Records for processing:
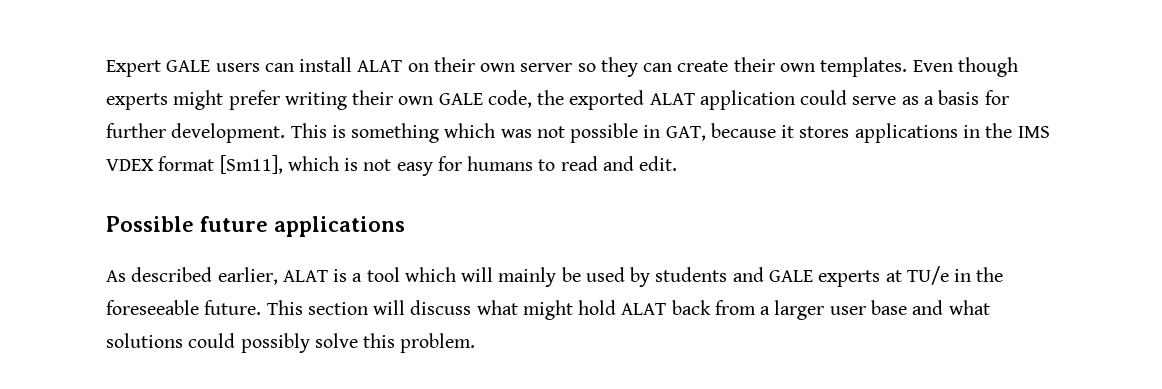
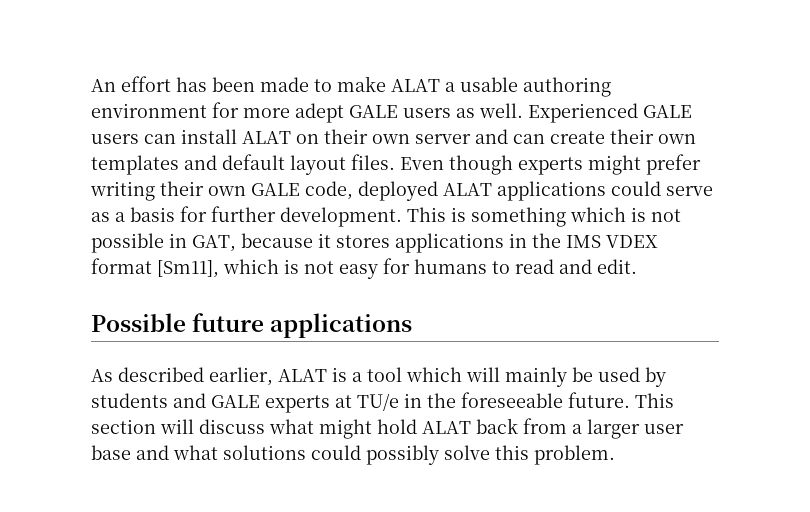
[106,60,161,77] Expert -> [91,76,611,97] [91,102,638,123] An effort has been made to make ALAT a usable authoring environment for more adept GALE users as well. Experienced
[577,57,638,77] so they -> [475,129,508,144] and
[820,57,908,77] templates. -> [91,154,395,175] templates and default layout files.
[537,90,795,110] the exported ALAT application -> [358,181,606,201] deployed ALAT applications
[500,129,532,138] was -> [631,207,646,222] is

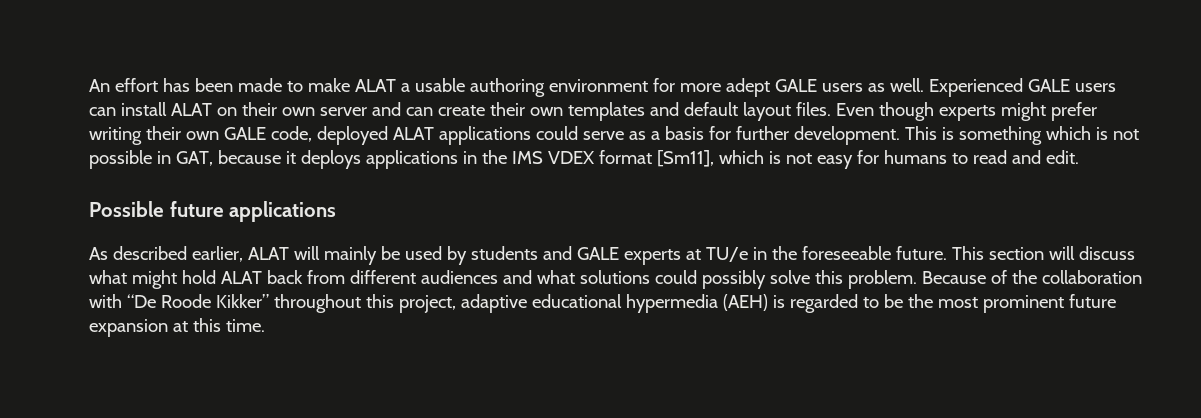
[336,235,390,248] stores -> [300,150,361,169] deploys
[332,367,462,382] is a tool which -> (289, 253) none
[572,419,684,439] [91,445,131,460] a larger user base -> [349,270,498,284] different audiences
(615, 455) none -> [921,270,1142,284] [89,294,1116,313] [89,318,265,337] Because of the collaboration with “De Roode Kikker” throughout this project, adaptive educational hypermedia (AEH) is regarded to be the most prominent future expansion at this time.

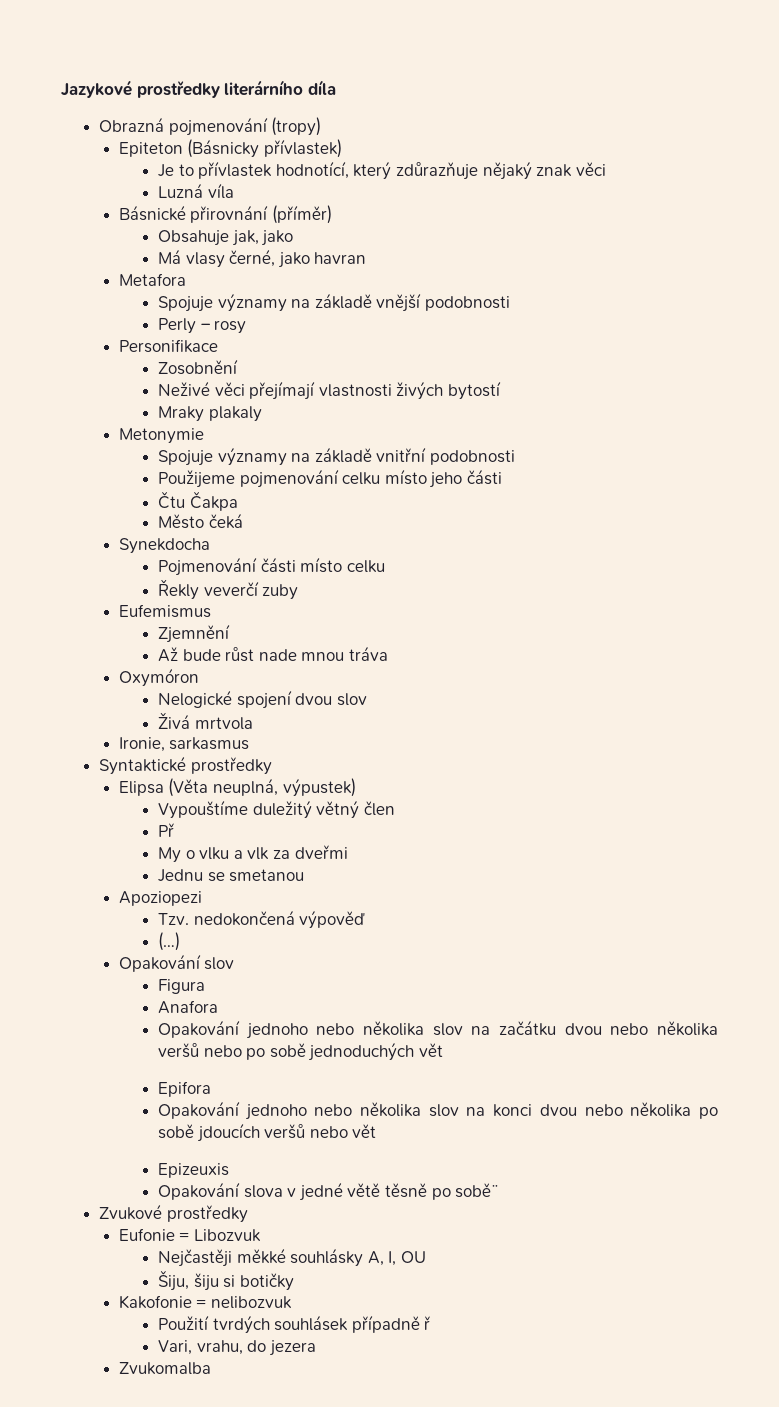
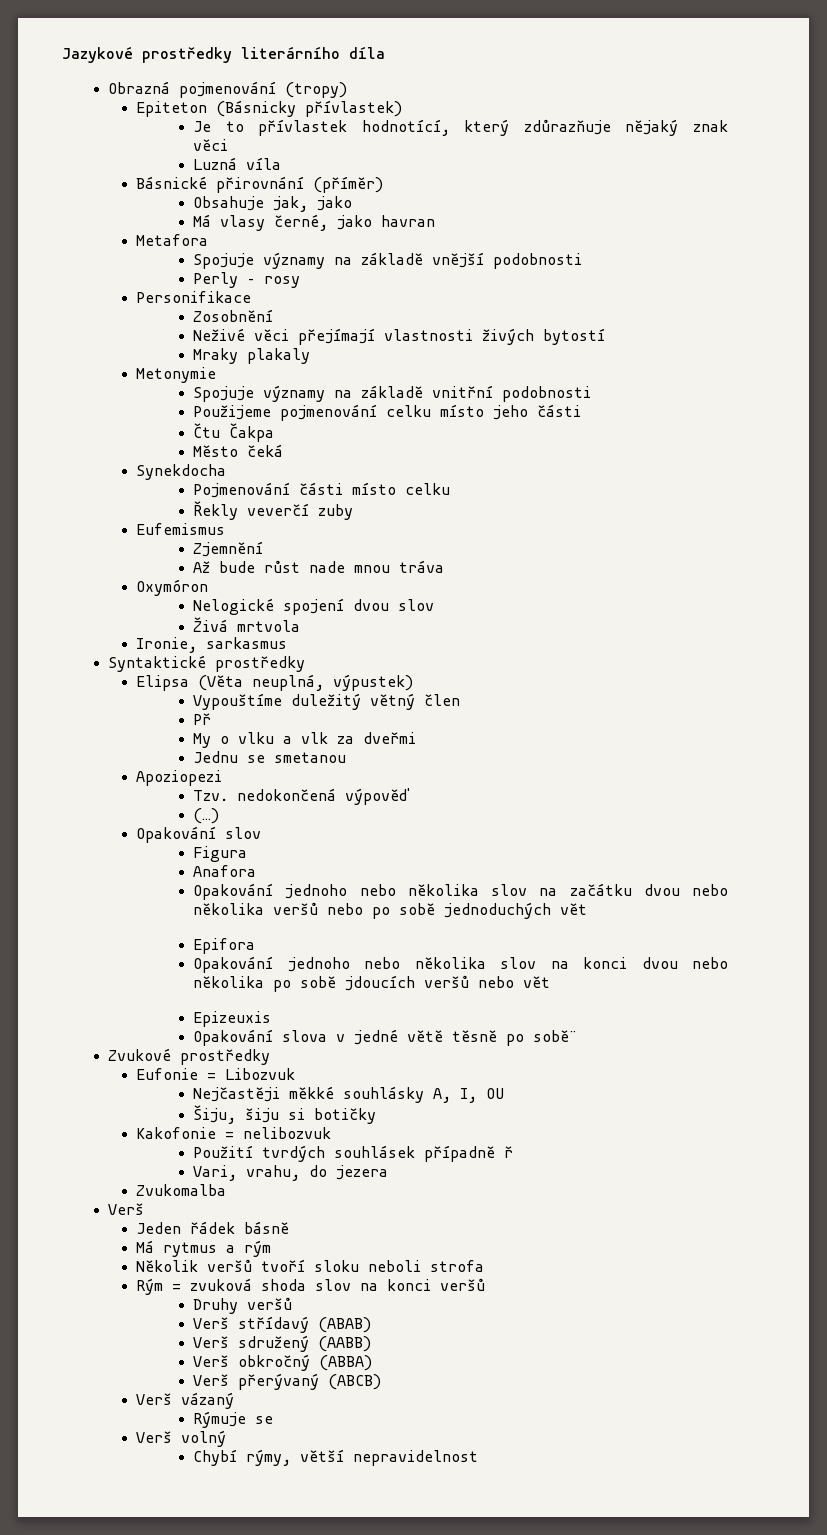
(211, 1368) none -> [107,1203,144,1215] [136,1221,290,1234] [136,1240,272,1257] [136,1259,485,1272] [136,1278,486,1295] [193,1297,293,1314] [193,1316,372,1333] [193,1335,372,1352] [193,1354,373,1371] [193,1373,382,1390] [136,1392,235,1409] [193,1411,274,1428] [136,1430,227,1447] [193,1449,479,1466] // Verš // Jeden řádek básně // Má rytmus a rým // Několik veršů tvoří sloku neboli strofa // Rým = zvuková shoda slov na konci veršů // Druhy veršů // Verš střídavý (ABAB) // Verš sdružený (AABB) // Verš obkročný (ABBA) // Verš přerývaný (ABCB) // Verš vázaný // Rýmuje se // Verš volný // Chybí rýmy, větší nepravidelnost

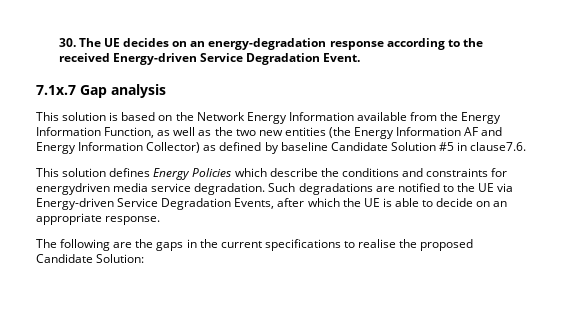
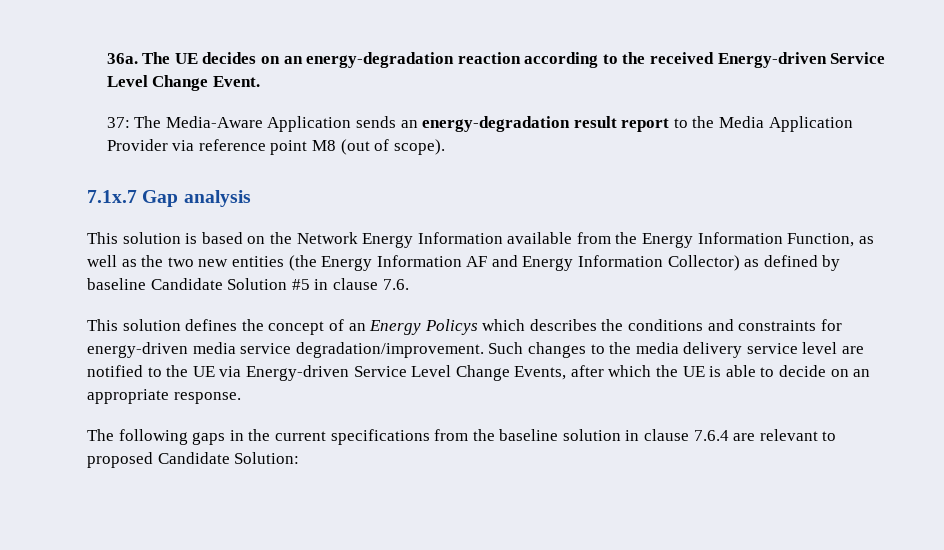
[58,38,76,47] 30. -> [106,53,138,64] 36a.
[329,41,384,50] response -> [457,52,521,64] reaction
[246,53,321,65] Degradation -> [106,75,209,91] Level Change
(361, 57) none -> [106,116,853,132] [106,139,445,155] // 37: The Media-Aware Application sends an energy-degradation result report to the Media Application Provider via reference point M8 (out of scope).
[470,142,527,151] clause7.6. -> [332,278,409,290] clause 7.6.
[153,168,318,180] Energy Policies which describe -> [241,319,597,335] the concept of an Energy Policys which describes
[36,183,110,195] energydriven -> [87,342,188,358] energy-driven
[194,183,373,195] degradation. Such degradations -> [295,342,838,358] degradation/improvement. Such changes to the media delivery service level
[161,198,232,210] Degradation -> [411,365,510,381] Level Change
[113,239,154,248] are the -> (188, 437) none
[343,239,418,248] to realise the -> [434,429,837,441] from the baseline solution in clause 7.6.4 are relevant to

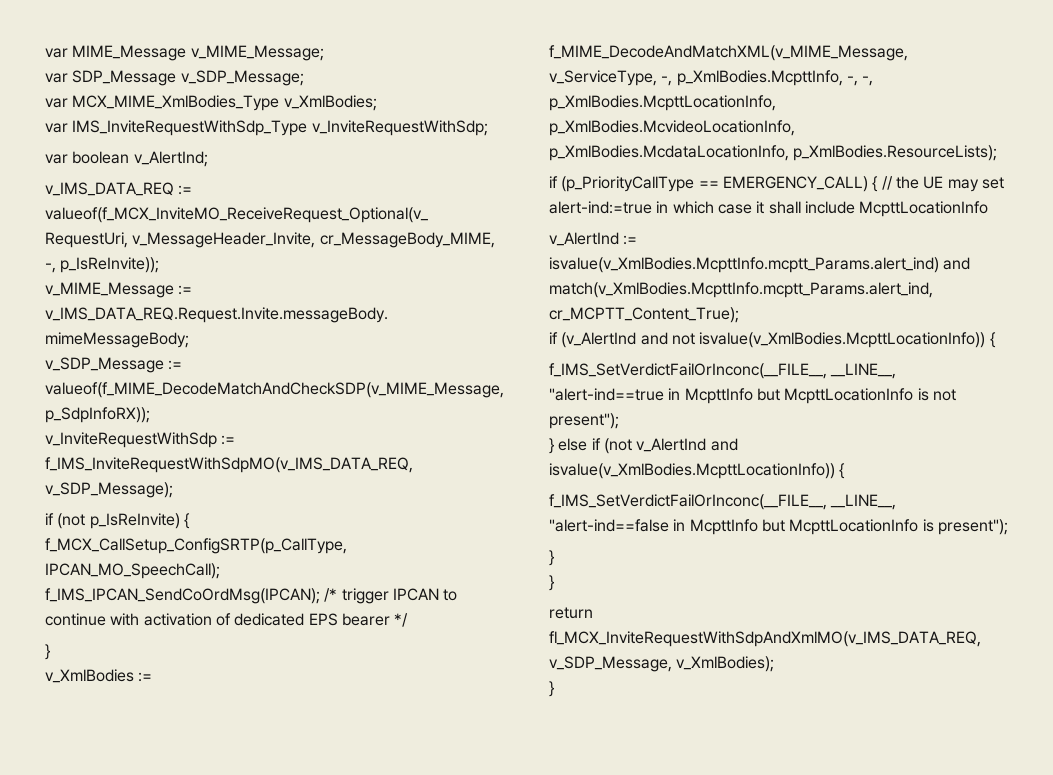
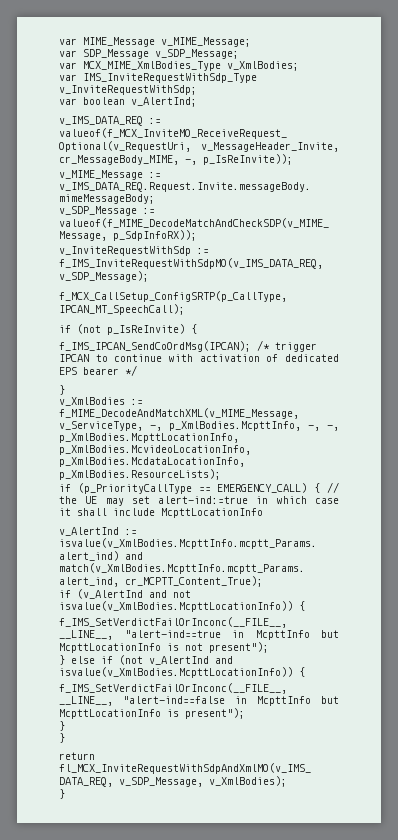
(173, 490) none -> [59,291,287,302] [59,304,185,315] // f_MCX_CallSetup_ConfigSRTP(p_CallType, IPCAN_MT_SpeechCall);
[45,538,347,554] [45,563,220,579] // f_MCX_CallSetup_ConfigSRTP(p_CallType, IPCAN_MO_SpeechCall); -> (197, 329) none

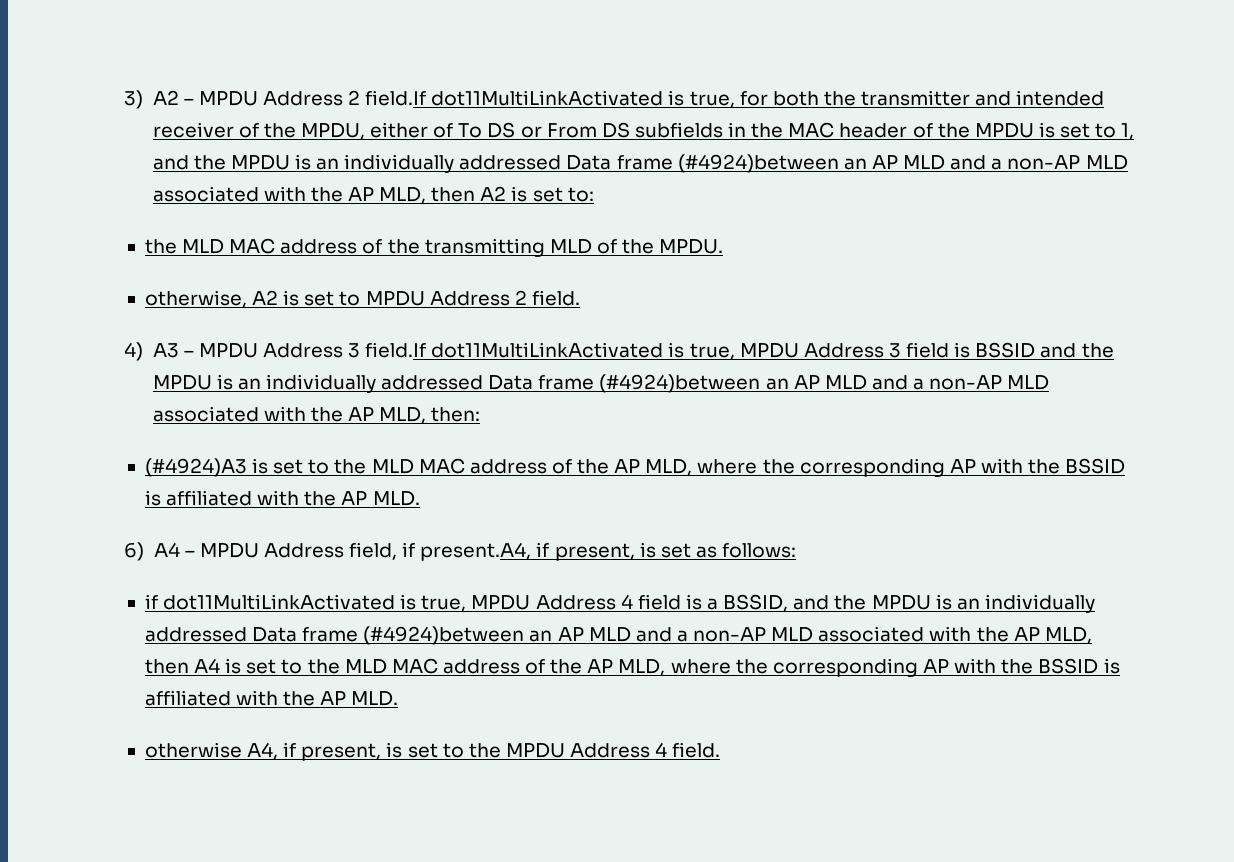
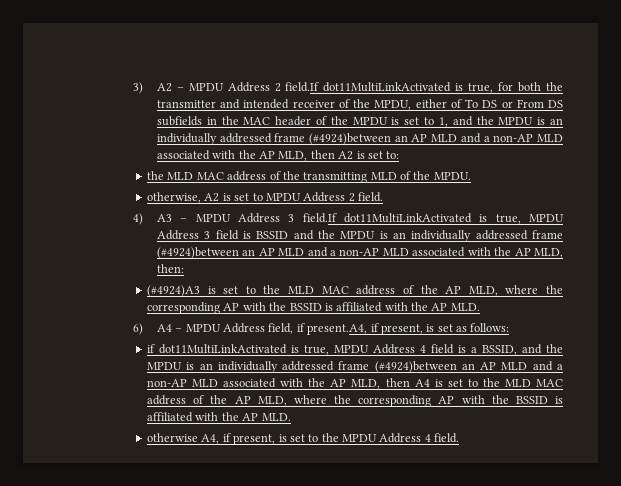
[566,155,612,170] Data -> (272, 138) none
[488,375,534,390] Data -> (528, 235) none
[252,627,298,642] Data -> (335, 366) none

Work to be completed:
Return nothing but the lines running from the start of the data to the line with "(615, 455) none", please, both ends included and no pictures.

Written solution:
[106,60,161,77] Expert -> [91,76,611,97] [91,102,638,123] An effort has been made to make ALAT a usable authoring environment for more adept GALE users as well. Experienced
[577,57,638,77] so they -> [475,129,508,144] and
[820,57,908,77] templates. -> [91,154,395,175] templates and default layout files.
[537,90,795,110] the exported ALAT application -> [358,181,606,201] deployed ALAT applications
[500,129,532,138] was -> [631,207,646,222] is

[336,235,390,248] stores -> [300,150,361,169] deploys
[332,367,462,382] is a tool which -> (289, 253) none
[572,419,684,439] [91,445,131,460] a larger user base -> [349,270,498,284] different audiences
(615, 455) none -> [921,270,1142,284] [89,294,1116,313] [89,318,265,337] Because of the collaboration with “De Roode Kikker” throughout this project, adaptive educational hypermedia (AEH) is regarded to be the most prominent future expansion at this time.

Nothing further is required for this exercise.